┌──
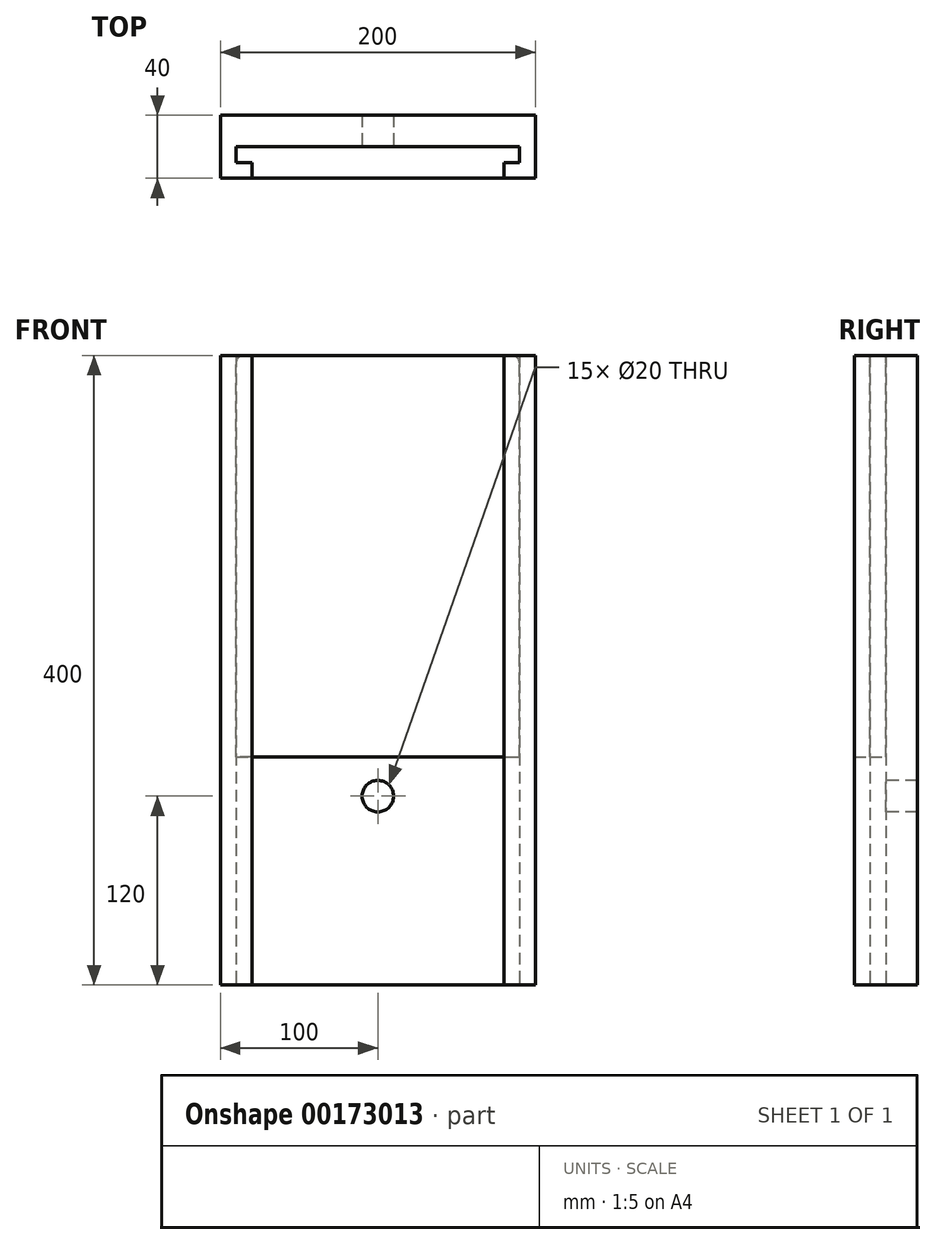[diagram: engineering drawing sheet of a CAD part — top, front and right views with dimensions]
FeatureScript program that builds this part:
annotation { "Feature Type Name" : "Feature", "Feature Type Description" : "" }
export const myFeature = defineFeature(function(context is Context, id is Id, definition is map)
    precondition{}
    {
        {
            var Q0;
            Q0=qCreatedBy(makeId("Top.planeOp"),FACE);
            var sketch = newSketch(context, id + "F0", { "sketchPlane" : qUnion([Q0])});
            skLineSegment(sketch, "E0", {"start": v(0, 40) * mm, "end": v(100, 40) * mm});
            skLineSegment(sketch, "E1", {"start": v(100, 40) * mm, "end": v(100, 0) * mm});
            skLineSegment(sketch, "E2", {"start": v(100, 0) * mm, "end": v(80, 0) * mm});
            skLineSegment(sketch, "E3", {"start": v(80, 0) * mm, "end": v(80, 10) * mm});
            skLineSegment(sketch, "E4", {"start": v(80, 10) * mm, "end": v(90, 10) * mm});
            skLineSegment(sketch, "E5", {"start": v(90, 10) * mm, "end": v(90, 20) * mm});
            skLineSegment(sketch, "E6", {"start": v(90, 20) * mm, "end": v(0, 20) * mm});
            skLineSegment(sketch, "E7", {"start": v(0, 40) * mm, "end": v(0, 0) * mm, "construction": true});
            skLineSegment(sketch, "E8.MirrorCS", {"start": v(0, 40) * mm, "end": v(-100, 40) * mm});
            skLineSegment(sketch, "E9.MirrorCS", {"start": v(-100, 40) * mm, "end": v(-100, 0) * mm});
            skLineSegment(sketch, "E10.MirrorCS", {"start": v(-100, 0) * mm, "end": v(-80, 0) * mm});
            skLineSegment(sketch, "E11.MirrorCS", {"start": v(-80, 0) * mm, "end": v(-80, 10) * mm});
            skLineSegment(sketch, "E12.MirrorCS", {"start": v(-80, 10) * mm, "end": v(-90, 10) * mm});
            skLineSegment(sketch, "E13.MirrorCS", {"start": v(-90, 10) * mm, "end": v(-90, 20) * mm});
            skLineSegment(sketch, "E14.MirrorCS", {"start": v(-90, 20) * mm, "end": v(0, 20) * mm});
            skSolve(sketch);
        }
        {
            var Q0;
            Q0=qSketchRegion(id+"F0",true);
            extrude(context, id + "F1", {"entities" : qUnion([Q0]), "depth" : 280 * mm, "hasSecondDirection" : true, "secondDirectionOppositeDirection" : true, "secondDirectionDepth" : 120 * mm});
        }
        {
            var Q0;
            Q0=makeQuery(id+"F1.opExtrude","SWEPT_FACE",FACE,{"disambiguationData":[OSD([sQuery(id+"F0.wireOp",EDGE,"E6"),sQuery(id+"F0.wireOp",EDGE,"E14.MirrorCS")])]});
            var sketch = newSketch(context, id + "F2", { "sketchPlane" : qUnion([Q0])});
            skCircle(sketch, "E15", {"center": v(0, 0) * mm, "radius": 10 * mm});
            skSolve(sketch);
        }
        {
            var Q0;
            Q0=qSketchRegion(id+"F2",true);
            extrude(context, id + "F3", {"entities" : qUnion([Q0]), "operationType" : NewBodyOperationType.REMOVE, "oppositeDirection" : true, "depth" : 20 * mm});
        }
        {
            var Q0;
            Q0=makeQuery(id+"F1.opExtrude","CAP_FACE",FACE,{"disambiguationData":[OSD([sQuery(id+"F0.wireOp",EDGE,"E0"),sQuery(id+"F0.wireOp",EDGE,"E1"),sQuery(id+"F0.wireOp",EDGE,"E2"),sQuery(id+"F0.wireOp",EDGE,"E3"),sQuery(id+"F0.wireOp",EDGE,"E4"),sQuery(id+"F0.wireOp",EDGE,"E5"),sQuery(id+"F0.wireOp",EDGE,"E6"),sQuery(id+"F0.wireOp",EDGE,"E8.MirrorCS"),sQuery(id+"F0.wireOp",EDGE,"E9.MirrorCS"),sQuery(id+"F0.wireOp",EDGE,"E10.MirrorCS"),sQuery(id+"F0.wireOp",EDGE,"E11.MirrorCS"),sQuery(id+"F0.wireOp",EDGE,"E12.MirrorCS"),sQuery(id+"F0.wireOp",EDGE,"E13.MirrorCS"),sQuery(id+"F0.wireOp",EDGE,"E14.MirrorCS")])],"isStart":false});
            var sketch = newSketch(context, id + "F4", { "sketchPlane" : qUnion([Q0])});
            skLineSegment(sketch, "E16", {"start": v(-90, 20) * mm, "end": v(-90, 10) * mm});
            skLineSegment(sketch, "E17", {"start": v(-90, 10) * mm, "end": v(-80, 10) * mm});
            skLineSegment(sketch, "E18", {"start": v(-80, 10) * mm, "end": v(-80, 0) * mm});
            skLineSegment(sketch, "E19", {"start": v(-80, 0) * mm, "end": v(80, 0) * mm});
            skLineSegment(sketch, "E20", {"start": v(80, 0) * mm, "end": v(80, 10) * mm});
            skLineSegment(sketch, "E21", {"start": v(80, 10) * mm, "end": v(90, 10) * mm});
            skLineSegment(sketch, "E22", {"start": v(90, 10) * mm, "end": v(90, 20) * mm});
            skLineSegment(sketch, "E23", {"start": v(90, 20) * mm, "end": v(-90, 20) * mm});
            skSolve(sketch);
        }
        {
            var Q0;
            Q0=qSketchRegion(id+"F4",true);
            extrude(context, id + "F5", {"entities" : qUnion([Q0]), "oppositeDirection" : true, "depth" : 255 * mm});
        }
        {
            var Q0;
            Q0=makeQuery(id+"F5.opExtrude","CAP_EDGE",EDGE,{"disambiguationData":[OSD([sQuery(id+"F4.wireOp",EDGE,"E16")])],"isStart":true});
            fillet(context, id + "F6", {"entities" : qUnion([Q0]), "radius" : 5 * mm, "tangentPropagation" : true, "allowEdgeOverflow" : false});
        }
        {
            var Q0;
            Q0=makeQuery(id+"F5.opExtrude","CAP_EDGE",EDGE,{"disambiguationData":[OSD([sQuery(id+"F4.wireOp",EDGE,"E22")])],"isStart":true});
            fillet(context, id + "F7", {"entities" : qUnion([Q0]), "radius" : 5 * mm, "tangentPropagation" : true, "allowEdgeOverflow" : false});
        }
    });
└──
_What is asked_
Count the lines of the material above that contain the string "allowEdgeOverflow", and give only that number.

_Result of this task_
2